Mr Khan says the ISI first made contact with the JKLF in early 1987, through the organisation's senior leader Farooq Haider. He says Mr Haider made a deal with the ISI whereby the JKLF was to bring young Kashmiris willing to fight Indian rule to Pakistan-administered Kashmir. They would then be given military training and arms by the ISI, he says. The objective was to start an insurgency in Indian-administered Kashmir.

According to Mr Khan, the JKLF was told by the then chief of the ISI, General Akhtar Abdur Rehman, that the ISI would not interfere with the JKLF's ideology. "I was told by Brigadier Farooq of the ISI that the agency would lend us unconditional support as directed by General Zia ul-Haq," he says. "He also said the ISI would not intervene in JKLF's organisational matters." Mr Khan says it was also agreed that no JKLF leader "engaged at the political and diplomatic front" would accept money in cash from the ISI. It was a verbal agreement, he says. The first batch of eight young fighters from Indian-administered Kashmir were said to have reached Pakistan-administered side in February 1988. They were given military training and weapons by the ISI and sent back with instructions not to start anything until they were given a green signal from Pakistan, Mr Khan writes.

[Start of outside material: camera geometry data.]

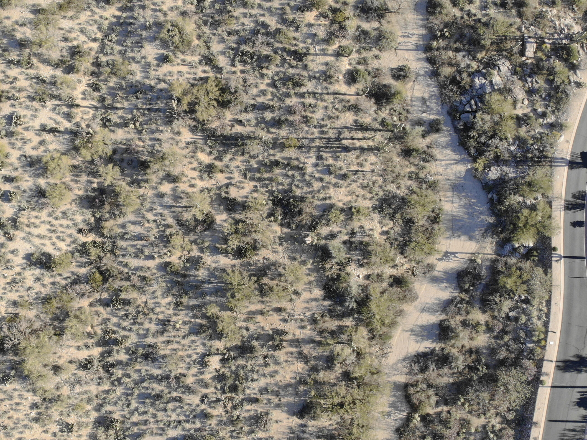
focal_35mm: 34
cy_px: 251
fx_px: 576
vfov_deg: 41.7
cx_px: 215
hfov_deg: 53.3
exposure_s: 1/350
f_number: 2.8
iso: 100
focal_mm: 4.5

Mr Khan then says that three separatist leaders, Mohammed Afzal, Ghulam Hasan Lone and Ghulam Nabi Bhatt were called to the Pakistan side in June 1988. "After lengthy deliberations, we asked them to start the insurgency on 13 July, 1988. But for some reason, the insurgency could not begin before 31 July when the Amar Singh Club and the central post and telegraph office in Srinagar were bombed." Mr Khan gives "credit for the first action" to six militants - Humayun Azad, Javed Jehangir, Shabbir Ahmed Guru, Arshad Kol, Ghulam Qadir and Mohammed Rafiq. "After that, there was an endless stream of militants coming into Azad [Pakistan-administered] Kashmir." Mr Khan says the JKLF parted ways with the ISI in early 1990 when the ISI demanded that one of its officers be allowed to attend the JKLF meetings "as an observer".
It was after this that ISI support shifted to Hezbul Mujahideen, and the movement went from being a nationalist insurgency to a pan-Islamic Jihad.